Where’s the caterer? At least six stressed-out Brooklyn brides-to-be on Wednesday were greeted with a nightmarish email: Their caterer was nowhere to be found.
Both brides had planned events in Brooklyn’s beloved Prospect Park through the Prospect Park Alliance, a nonprofit that acts as a liaison between couples who rent the park’s boathouse and the caterer Movable Feast. According to Gothamist, the Alliance sent out an email to its rental clients saying it had been “unable to contact” Movable Feast.
The couples who spoke to Gothamist had both paid deposits well over $10,000. Multiple attempts to contact the owners, both by clients and by Gothamist, went unanswered—phone lines were disconnected, offices were shuttered, emails bounced. Google’s business listing for the company says it’s “permanently closed.”
One couple got ahold of owner Jackson Berson’s father-in-law, who said Berson was in the middle of a divorce and had left his wife and children “a couple of weeks ago,” Gothamist reports.
A spokesperson for the Prospect Park Alliance told Gothamist that Movable Feast has catered park events for more than twenty years. The whereabouts of the owner—and his clients’ money—remain unknown, though a missing persons report has not been filed. A Thursday afternoon update speculated he may be gambling in Atlantic City.
Caterers disappear sometimes. It happened last year on Long Island when wedding and bar mitzvah caterer Dynamic Events abruptly cut off client contact last fall. At the time, clients alleged owner Bobby Kanowitz took of thousands of deposit dollars with him. And just yesterday in Anaheim, California, police arrested a man who allegedly ran an “event planning scam,” charging families thousands of dollars in fees for wedding catering and quinceañera parties without ever delivering. Police say the man went by at least four different names as he perpetrated the scam.
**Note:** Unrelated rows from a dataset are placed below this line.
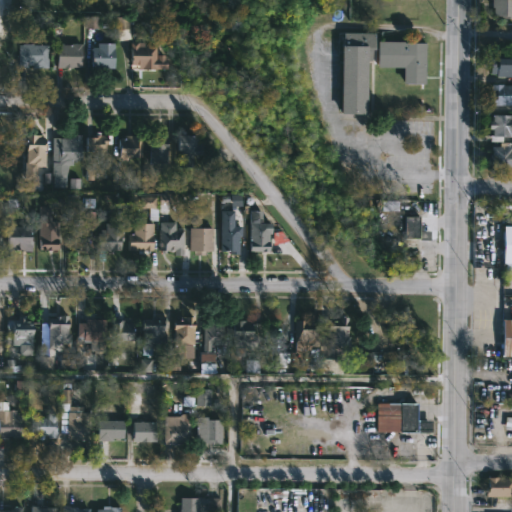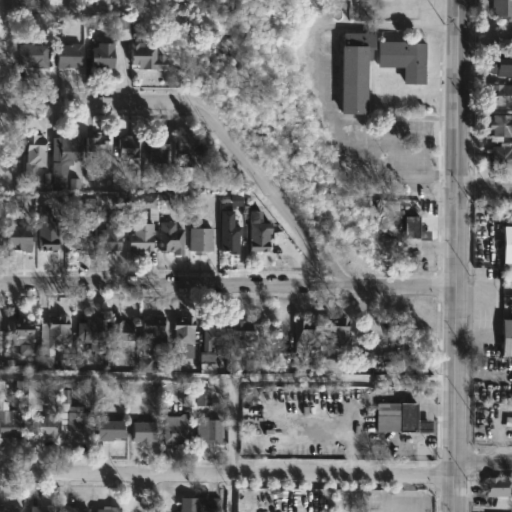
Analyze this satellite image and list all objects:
building: (501, 8)
building: (502, 8)
road: (3, 13)
building: (91, 22)
building: (123, 24)
building: (122, 28)
building: (144, 53)
building: (31, 56)
building: (32, 56)
building: (67, 56)
building: (68, 56)
building: (102, 56)
building: (102, 57)
building: (145, 57)
building: (402, 59)
building: (402, 59)
building: (501, 64)
building: (500, 66)
building: (354, 71)
building: (354, 71)
road: (323, 84)
building: (500, 94)
building: (500, 95)
road: (209, 121)
building: (500, 125)
building: (500, 127)
road: (397, 139)
building: (96, 142)
building: (95, 143)
building: (126, 147)
building: (129, 147)
building: (33, 149)
building: (156, 149)
building: (186, 149)
building: (187, 149)
building: (157, 153)
building: (33, 155)
building: (500, 157)
building: (500, 157)
building: (62, 158)
building: (63, 158)
road: (484, 186)
building: (146, 202)
building: (67, 204)
building: (152, 205)
building: (410, 227)
building: (0, 229)
building: (414, 229)
building: (45, 230)
building: (46, 230)
building: (227, 233)
building: (227, 233)
building: (257, 233)
building: (257, 233)
building: (424, 235)
building: (76, 236)
building: (76, 236)
building: (109, 237)
building: (110, 237)
building: (140, 237)
building: (18, 238)
building: (19, 238)
building: (139, 238)
building: (169, 238)
building: (169, 240)
building: (198, 240)
building: (199, 240)
building: (507, 244)
building: (507, 247)
road: (456, 256)
road: (228, 284)
road: (488, 313)
building: (90, 329)
building: (57, 330)
building: (121, 330)
building: (56, 331)
building: (120, 331)
building: (20, 332)
building: (182, 332)
building: (305, 332)
building: (151, 333)
building: (336, 333)
building: (337, 333)
building: (20, 334)
building: (91, 334)
building: (151, 334)
building: (306, 335)
building: (240, 337)
building: (506, 337)
building: (506, 337)
building: (182, 338)
building: (243, 338)
building: (210, 341)
building: (210, 341)
building: (361, 360)
building: (45, 363)
building: (144, 365)
building: (330, 367)
building: (202, 398)
road: (370, 398)
road: (424, 411)
building: (73, 417)
building: (398, 418)
building: (399, 419)
building: (10, 422)
building: (10, 423)
building: (507, 423)
building: (43, 426)
building: (43, 426)
road: (424, 427)
building: (175, 429)
building: (108, 430)
building: (109, 430)
building: (143, 431)
building: (175, 431)
building: (206, 431)
building: (207, 431)
building: (142, 432)
building: (511, 433)
road: (386, 442)
road: (420, 454)
road: (483, 461)
road: (227, 473)
building: (498, 487)
building: (498, 487)
road: (148, 492)
road: (230, 493)
building: (198, 503)
building: (197, 504)
building: (41, 508)
building: (73, 508)
building: (107, 508)
building: (12, 509)
building: (42, 509)
building: (74, 509)
building: (106, 509)
building: (11, 510)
For now, other caterers have started to reach out to help the distressed spouses-to-be. Some of them are offering discounts to help defray the costs of potentially lost deposits.
Hopefully, Movable Feast is just having an Adrian-Grenier-on-the-beach kind of moment, and the caterers will be back, finger foods intact, with a sheepish “sorry but thank you.” For now, Berson’s whereabouts remain a mystery.
It’s a bird, it’s a plague. In southern Idaho and northern Nevada, drivers who see pavement that looks like it’s moving have been warned to “drive as if they are on icy roads,” according to local law enforcement speaking to the Associated Press. That’s because what looks like an undulating stretch of highway might actually be a blanket of Mormon crickets.
Dan Nosowitz for Modern Farmer on Thursday penned a pretty tingly tale about the generally-unintrusive-until-suddenly-they-aren’t flightless crickets that are flooding our western rangelands by the dozens per square meter.
And these bugs are hungry. So named by Mormon settlers on first encountering the crickets in Utah, they’re really katydids with shields on their backs. Good thing they’ve got gear, too, because during their swarming phase, they go to to battle with plants, insects, even each other. And they’ve been known to wipe out entire crops.
Why? Scientists don’t know. And how often do the bugs get their swarm on? No idea. It’s a mystery, you see.
Playing flavorites. PepsiCo-owned Lay’s Potato Chips announced in a press release this week the three finalists in its “Do Us a Flavor” contest. The flavors: Lay’s Crispy Taco, Lay’s Kettle Cooked Everything Bagel with Cream Cheese, and Lay’s Wavy Fried Green Tomato will be available in stores on July 30. The winning flavor, based on votes from American eaters, will score its creator a $1 million grand prize.
Evidently Food & Wine, Refinery29 and CBS Chicago got the same press release—headlined “Crispy Taco, Everything Bagel With Cream Cheese And Fried Green Tomato Chips Will Have You Saying: ‘It Tastes Just Like The Real Thing!’”—because all three covered this breaking news of national security import.
And just as flavors and media entities that covered this come in threes, so too do the mysteries: First, it’s a mystery why, in covering who covered this, I inadvertently covered it; second, it’s a mystery whether or not the inventor of the bagel flavor, Lindsay Hoffman, has a favorite leisure activity other than snacking (“With this chip idea, she could finally combine her morning ritual, favorite breakfast meal and her favorite leisure activity of eating Lay’s potato chips into a single bite…”); third, why, instead of popping a chip flavored to taste “just like the real thing,” wouldn’t you just go ahead and… eat the real thing?